The most recent episode of WNYC’s Radiolab was about human limits. The first two stories were on the limits of the human body and mind and had people telling stories of surviving extreme endurance events and participating in memory competitions. The last story was about the limits of science. I was expecting the usual take on Godel’s Incompleteness Theorems but they touched on something different. Instead they talked about how this algorithm called Eureqa written by two Cornell computer scientists could deduce the dynamics of unknown systems. They used it to deduce the equations of a double pendulum based on the time series of the angles and angular velocities. They then applied it to a biological system and produced some dynamical equations. However, they then claimed that they had trouble publishing the results because they couldn’t explain what those equations described or meant. Steve Strogatz then came on and started to lament on the fact that as we begin to explore more and more complex systems, our brains may not be able to ever understand it. He basically said that once we reached that limit we may need to hand over science to computers.
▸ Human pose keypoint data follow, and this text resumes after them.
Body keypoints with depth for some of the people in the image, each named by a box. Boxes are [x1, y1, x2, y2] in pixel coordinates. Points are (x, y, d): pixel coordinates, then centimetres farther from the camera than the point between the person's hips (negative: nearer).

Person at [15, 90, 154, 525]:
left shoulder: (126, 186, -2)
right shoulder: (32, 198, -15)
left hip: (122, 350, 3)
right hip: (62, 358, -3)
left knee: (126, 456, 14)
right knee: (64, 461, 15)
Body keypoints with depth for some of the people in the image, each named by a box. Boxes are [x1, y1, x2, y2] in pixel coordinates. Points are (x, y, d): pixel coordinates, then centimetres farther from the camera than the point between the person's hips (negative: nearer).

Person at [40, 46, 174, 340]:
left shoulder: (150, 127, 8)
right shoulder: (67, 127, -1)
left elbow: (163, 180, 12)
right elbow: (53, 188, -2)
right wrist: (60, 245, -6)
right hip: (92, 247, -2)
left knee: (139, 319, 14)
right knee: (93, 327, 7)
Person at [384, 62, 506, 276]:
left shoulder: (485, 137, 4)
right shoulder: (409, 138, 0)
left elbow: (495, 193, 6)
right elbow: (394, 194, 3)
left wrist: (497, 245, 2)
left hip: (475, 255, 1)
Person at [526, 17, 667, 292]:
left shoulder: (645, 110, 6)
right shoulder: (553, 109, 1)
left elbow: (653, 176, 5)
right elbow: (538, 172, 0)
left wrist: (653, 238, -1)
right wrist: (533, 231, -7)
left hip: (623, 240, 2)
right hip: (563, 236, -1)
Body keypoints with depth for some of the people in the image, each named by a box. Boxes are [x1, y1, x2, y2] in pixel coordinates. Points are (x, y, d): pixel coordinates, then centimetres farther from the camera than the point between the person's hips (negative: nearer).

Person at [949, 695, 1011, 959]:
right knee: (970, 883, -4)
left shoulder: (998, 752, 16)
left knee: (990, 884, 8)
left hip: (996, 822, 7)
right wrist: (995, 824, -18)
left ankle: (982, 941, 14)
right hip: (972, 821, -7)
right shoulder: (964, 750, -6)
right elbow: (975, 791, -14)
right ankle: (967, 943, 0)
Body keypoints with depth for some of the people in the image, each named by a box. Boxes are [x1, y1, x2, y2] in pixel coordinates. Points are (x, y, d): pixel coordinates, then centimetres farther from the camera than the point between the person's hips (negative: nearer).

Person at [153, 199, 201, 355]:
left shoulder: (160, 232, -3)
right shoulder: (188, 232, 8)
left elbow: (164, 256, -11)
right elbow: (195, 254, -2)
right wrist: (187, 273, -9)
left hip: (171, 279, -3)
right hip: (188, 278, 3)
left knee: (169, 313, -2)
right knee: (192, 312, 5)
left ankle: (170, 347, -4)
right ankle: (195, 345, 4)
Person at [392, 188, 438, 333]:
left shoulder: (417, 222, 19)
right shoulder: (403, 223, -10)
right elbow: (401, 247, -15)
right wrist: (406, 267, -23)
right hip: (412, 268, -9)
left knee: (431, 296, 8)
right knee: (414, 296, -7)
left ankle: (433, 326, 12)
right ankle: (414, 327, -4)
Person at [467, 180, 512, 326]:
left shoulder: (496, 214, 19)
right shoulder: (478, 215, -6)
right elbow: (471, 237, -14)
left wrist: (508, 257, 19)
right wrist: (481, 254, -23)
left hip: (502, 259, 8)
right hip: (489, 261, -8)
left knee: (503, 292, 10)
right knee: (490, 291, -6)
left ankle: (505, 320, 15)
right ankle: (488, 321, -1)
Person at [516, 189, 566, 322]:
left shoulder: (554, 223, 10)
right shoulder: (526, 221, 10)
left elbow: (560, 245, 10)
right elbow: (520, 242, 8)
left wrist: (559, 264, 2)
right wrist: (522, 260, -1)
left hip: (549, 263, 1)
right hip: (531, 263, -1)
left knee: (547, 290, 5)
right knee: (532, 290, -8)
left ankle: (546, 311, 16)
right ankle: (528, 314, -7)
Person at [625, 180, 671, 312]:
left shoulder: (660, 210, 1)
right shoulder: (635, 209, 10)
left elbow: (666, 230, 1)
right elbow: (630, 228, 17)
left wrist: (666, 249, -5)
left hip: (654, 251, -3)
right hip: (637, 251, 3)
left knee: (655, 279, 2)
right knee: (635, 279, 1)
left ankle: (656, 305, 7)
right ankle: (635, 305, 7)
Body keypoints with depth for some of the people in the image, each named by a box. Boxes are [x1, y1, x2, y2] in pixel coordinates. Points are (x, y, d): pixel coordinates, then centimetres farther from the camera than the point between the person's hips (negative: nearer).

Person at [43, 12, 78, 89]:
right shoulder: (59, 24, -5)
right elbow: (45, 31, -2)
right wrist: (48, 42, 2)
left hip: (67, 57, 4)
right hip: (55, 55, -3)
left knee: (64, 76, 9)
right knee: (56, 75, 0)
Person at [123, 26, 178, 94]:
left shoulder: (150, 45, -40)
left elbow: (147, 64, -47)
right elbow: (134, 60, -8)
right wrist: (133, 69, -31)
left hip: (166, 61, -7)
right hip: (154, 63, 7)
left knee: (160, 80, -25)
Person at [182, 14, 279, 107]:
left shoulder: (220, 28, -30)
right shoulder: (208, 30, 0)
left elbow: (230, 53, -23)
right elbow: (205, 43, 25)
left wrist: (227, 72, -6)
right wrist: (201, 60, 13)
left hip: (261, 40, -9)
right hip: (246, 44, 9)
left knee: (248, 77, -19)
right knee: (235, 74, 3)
I think that Steve is confounding the limits of a single human being with the limits of humans in general. To me, understanding is all about data compression. One says they understand something when they can give a simpler description of it or relate it to something they know already. Understanding is not a binary process. I understand some things better than other things and I attain a greater and sometimes lesser understanding of things the more I think about them. However, I do agree that there may be limits to the number of different things I personally can understand. This applies to things that other humans already understand like for example Turkish. Now, perhaps if I studied hard enough I could learn to speak Turkish but the time it took for me to do that would preclude me from learning something else like say Category Theory.
What Steve was specifically referring to I believe was that it may be difficult or impossible to understand certain complex systems by trying to relate them to what we know now. I think this is probably true but that doesn’t mean we won’t have intuitive understanding of such systems in the future. For example, it would be very difficult for an adult 500 years ago, who should be genetically indistinguishable to a person alive today, to understand Andrew Wile’s proof of Fermat’s last theorem. Most of them would first have to learn how to read and then learn 500 years of mathematics. Wiles basically used everything humans know about math up to this point to prove the theorem. The average mathematician alive today that doesn’t specialize in arithmetic algebraic geometry has trouble understanding the proof. They simply don’t have the background to follow all the arguments.
Now, I do believe that there are things that we can never understand because we are bound by the rules of computation. Turing showed us that there are undecidable problems that cannot be solved in general like if a computation will halt. However, I do think that humans have the capability to understand individual things that arise out of computations and that includes physical objects like biological systems. We may not know whether a given computation will halt but we could understand what has already been computed. For complex systems that Steve was alluding to, we just don’t yet know what the form of that understanding will be. Consider Brownian motion, which is the modern paradigm of an unpredictable process. Until Einstein pointed out that the process should be understood probabilistically and calculated the time dependence of the mean square deviation of a Brownian particle people didn’t even know how to think about the phenomenon. I think most physicists would claim that they have a good understanding of Brownian motion even though they have no idea what a single trajectory of a Brownian particle will do. From a neuroscience perspective, Brownian motion has become a primitive concept and we can understand more complex things in terms of it. I think this will hold true for even more complex phenomenon. We can always reform what we consider to be intuitive and build from that.
Addendum: I forgot to relate everything back to the title of the post. I called this the scale invariant life because I think everyone will go through similar stages where they learn what is known, make some new discoveries and then reach a crisis where they can’t understand something new in terms of what they already know. Thus there are no absolute thresholds of discovery or knowledge. We just make excursions from where we start and then the next generation takes over.